SixDegrees uses the notion that there are Six Degrees that separate everyone in the world. My idea takes this to a new level by trying to figure out the degrees of separation in terms of everything rather than everyone.
Here’s how it works.
A repository of RSS feeds is stored in my database. These feeds are polled periodically for new content. The latest content is then parsed by ClearForest which classifies the content and returns a set of relevant tags classified by type e.g. people, company, etc. These are then stored along with sundry other meta data. For example, a given story on Windows Vista might return the tags "Seattle", "Microsoft" and "Bill Gates" depending on the content.
Hundreds of blog entries are processed in this manner and over time a repository is established. This is where the SixDegrees service comes in.
The front end website allows you to choose a start and end entity. These are essentially Tags queried from the database. The web service will then determine if these entities are linked in any way, through common references within the database.
For example, if the term Bill Gates appears in story AAA and also in story BBB, then those two stories can be thought of as linked to one another through the common reference of Bill. If these stories then contain other key terms for example Windows and Steve Ballmer, then a link between Steve Ballmer and Windows would be established through Bill Gates. The more references, the more confident we can be that semantically this link makes sense.
As you can see the data created forms a non-directed graph. My service processes this graph efficiently to be able to return results in a real-time fashion. I also use Ajax techniques to improve the user interface.

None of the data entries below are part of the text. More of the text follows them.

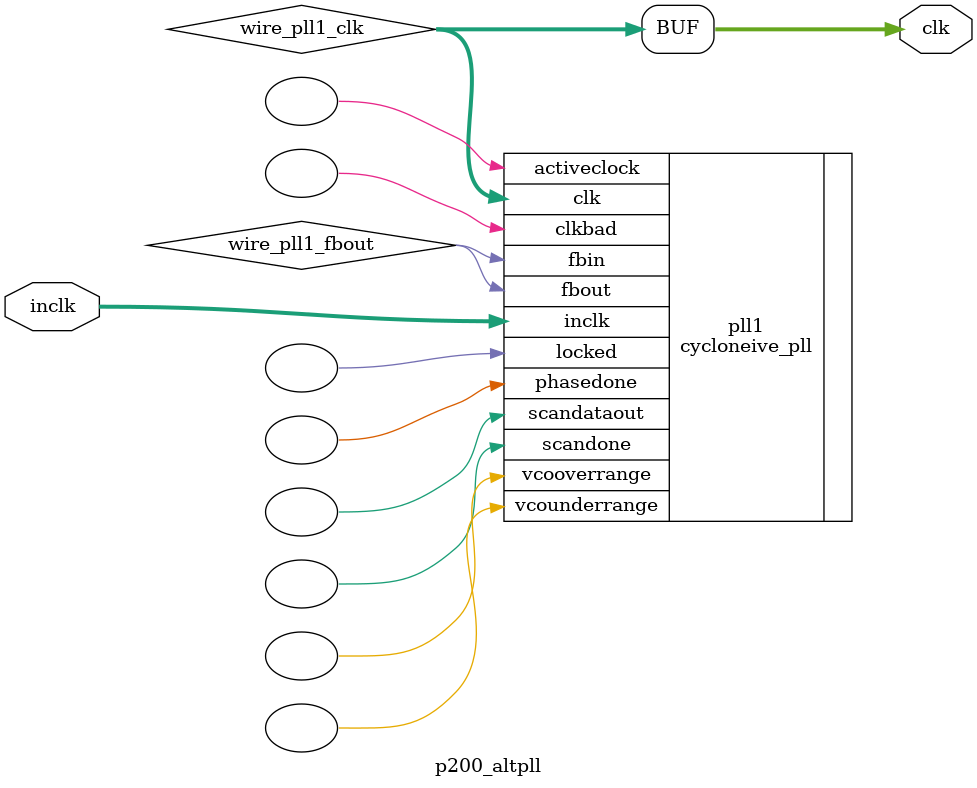
<source format=v>






//synthesis_resources = cycloneive_pll 1 
//synopsys translate_off
`timescale 1 ps / 1 ps
//synopsys translate_on
module  p200_altpll
	( 
	clk,
	inclk) /* synthesis synthesis_clearbox=1 */;
	output   [4:0]  clk;
	input   [1:0]  inclk;
`ifndef ALTERA_RESERVED_QIS
// synopsys translate_off
`endif
	tri0   [1:0]  inclk;
`ifndef ALTERA_RESERVED_QIS
// synopsys translate_on
`endif

	wire  [4:0]   wire_pll1_clk;
	wire  wire_pll1_fbout;

	cycloneive_pll   pll1
	( 
	.activeclock(),
	.clk(wire_pll1_clk),
	.clkbad(),
	.fbin(wire_pll1_fbout),
	.fbout(wire_pll1_fbout),
	.inclk(inclk),
	.locked(),
	.phasedone(),
	.scandataout(),
	.scandone(),
	.vcooverrange(),
	.vcounderrange()
	`ifndef FORMAL_VERIFICATION
	// synopsys translate_off
	`endif
	,
	.areset(1'b0),
	.clkswitch(1'b0),
	.configupdate(1'b0),
	.pfdena(1'b1),
	.phasecounterselect({3{1'b0}}),
	.phasestep(1'b0),
	.phaseupdown(1'b0),
	.scanclk(1'b0),
	.scanclkena(1'b1),
	.scandata(1'b0)
	`ifndef FORMAL_VERIFICATION
	// synopsys translate_on
	`endif
	);
	defparam
		pll1.bandwidth_type = "auto",
		pll1.clk0_divide_by = 1,
		pll1.clk0_duty_cycle = 50,
		pll1.clk0_multiply_by = 6,
		pll1.clk0_phase_shift = "0",
		pll1.compensate_clock = "clk0",
		pll1.inclk0_input_frequency = 20000,
		pll1.operation_mode = "normal",
		pll1.pll_type = "auto",
		pll1.lpm_type = "cycloneive_pll";
	assign
		clk = {wire_pll1_clk[4:0]};
endmodule //p200_altpll
//VALID FILE

</source>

All data is user generated, essentially from blogs. By processing data from the blogosphere in this manner and combining it with the services of ClearForest the semantics of the content can be determined. This is essentially a very small step towards the semantic web.
Once a connection has been found, the resulting link is documented in RDF. The RDF essentially describes the triples within the link. Developers will be glad to learn I have validated the RDF using the w3C RDF validator located here [LINK].
The RDF validator can generate a graph representing your RDF triplets. As an example of the output and proof that this works, checkout the graph generated between the country "Australia" and the company "Dell". [LINK]
Lastly, should you so desire, I have exposed the capabilities of the service through SOAP and REST interfaces so that developers can build on top of the data collected. I need to document these better but for now here’s a few sample queries:
and of course the connection WSDL is located here [LINK]
This is an experiment and I have already thought of a number of ways to improve it, time permitting. I hope you find this tool as interesting as I do.